TO DO: Every line below that has the string "imaging" needs to be copied.

(Extracted records)
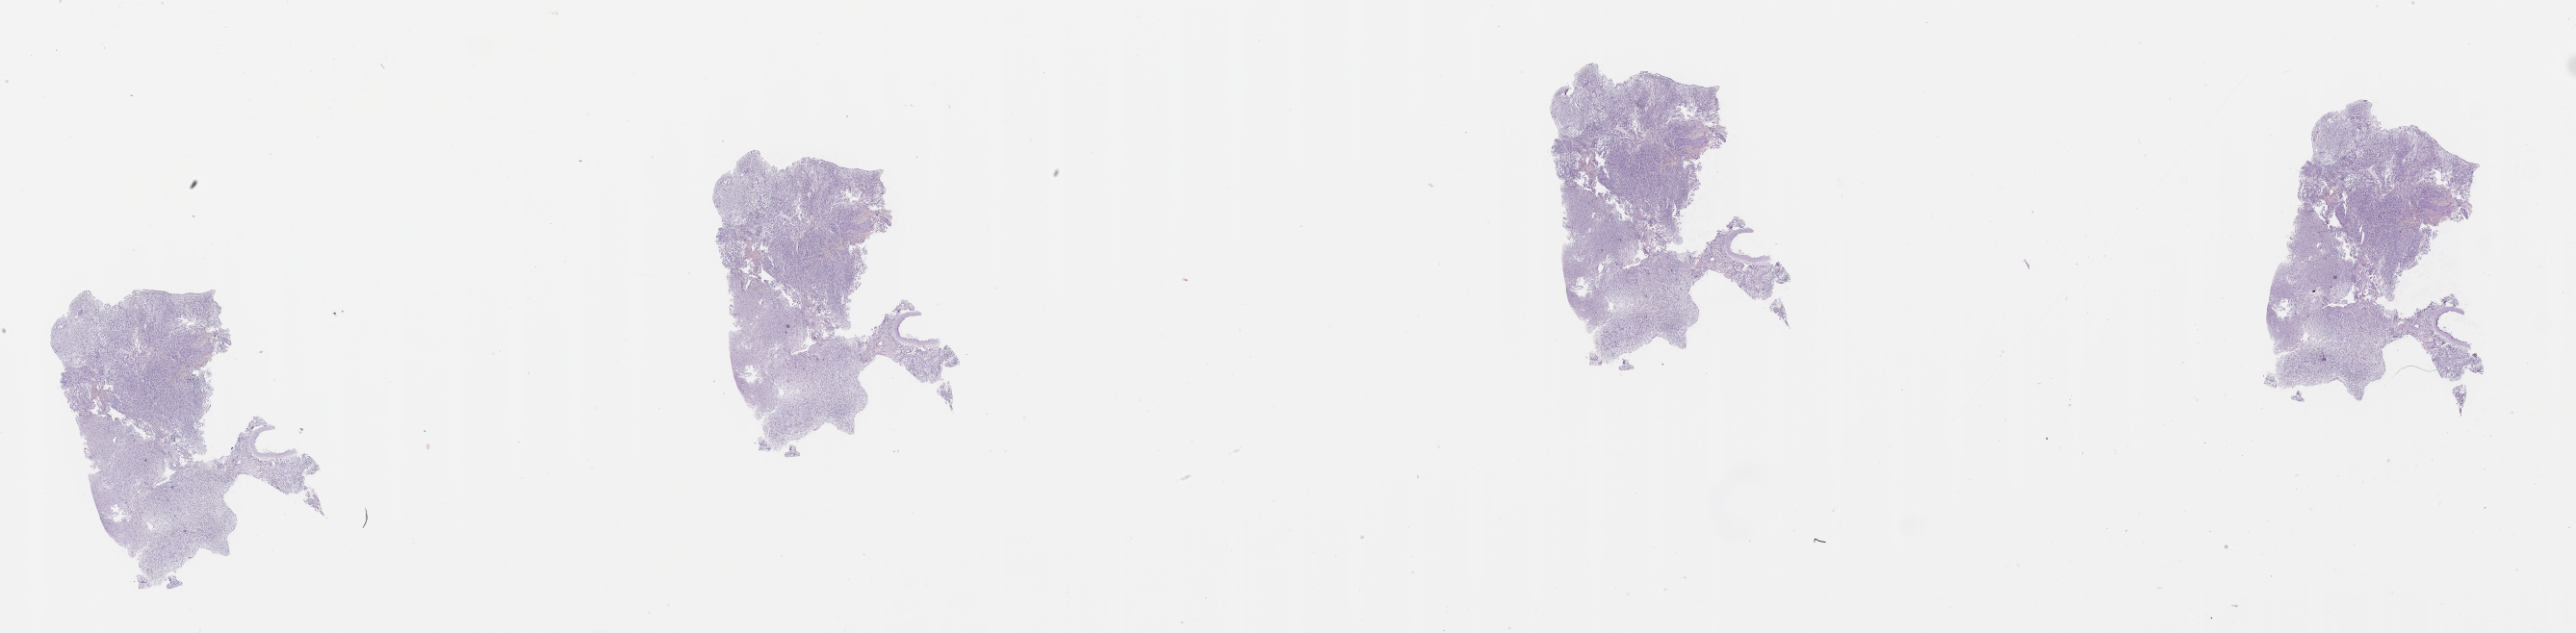
H&E-stained whole-slide image — low-resolution overview of the scanned area, about 43.1 x 10.6 mm; tumour tissue sample, sampled site: brain. Patient: female, age 81 years. Composition of this section per pathologist review: tumour nuclei 70%, necrosis 5%.
Diagnosis: Glioblastoma. Primary tumour site (as recorded): parietal lobe.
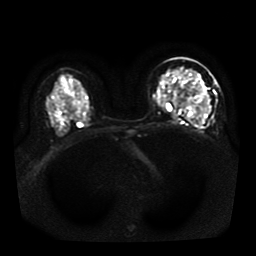
Breast MRI, one axial slice. Slice 25 of 41 in the series (ordered by position). Diffusion-weighted series; image 2 of 4 stored at this slice position (different b-values; order by instance number). 1.5 T. 256 × 256 image matrix, field of view 330 × 330 mm. Female patient.
Structures marked on this image (outlined manually by an expert reader):
- tumour on diffusion-weighted imaging: bounding box (x1, y1, x2, y2) in pixels: (188, 85, 209, 111)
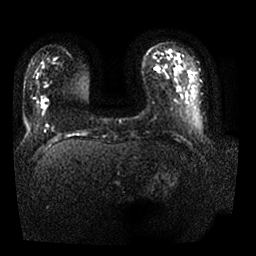
Breast MRI, one axial slice. Slice 7 of 25 in the series (ordered by position). Diffusion-weighted series; image 2 of 4 stored at this slice position (different b-values; order by instance number). 1.5 T. 4 mm slice thickness. 256 × 256 image matrix. Female patient.
Structures marked on this image (expert manual segmentation):
- tumour on diffusion-weighted imaging: bounding box [x1, y1, x2, y2] px = [42, 99, 48, 108]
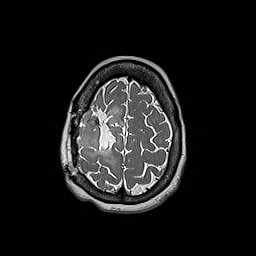
Brain MRI from a brain-tumour surgery series, one axial slice. Slice 50 of 192 in the series (ordered by position). 1 mm slice thickness. 256 × 256 image matrix, field of view 250 × 250 mm. From the clinical record (not read from this slice): histopathology: Oligodendroglioma; WHO grade: 3; IDH mutation: yes; tumour location: Right Frontal.
Structures marked on this image (manually delineated by an expert):
- tumour: bounding box <76,111,102,153> (left, top, right, bottom; pixels)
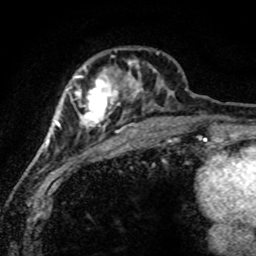
Breast MRI (dynamic contrast-enhanced), one axial slice; position 24 of 80 along the scan axis; cropped to one breast; dynamic contrast-enhanced series, time point 2 of 8 at this slice position (early post-contrast); 1.5 T; TE 4.2 ms, TR 7.1 ms; 2 mm slice thickness; 256 × 256 image matrix. Female patient.
Structures marked on this image (semi-automatic segmentation, software-assisted and operator-edited):
- enhancing-tissue mask used for the functional tumour volume (all voxels passing the contrast-enhancement thresholds inside the analysis volume; usually the tumour): bounding box <47,50,174,169> (left, top, right, bottom; pixels)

EXERCISE RESPONSE:
- tumour on diffusion-weighted imaging: bounding box (x1, y1, x2, y2) in pixels: (188, 85, 209, 111)
- tumour on diffusion-weighted imaging: bounding box [x1, y1, x2, y2] px = [42, 99, 48, 108]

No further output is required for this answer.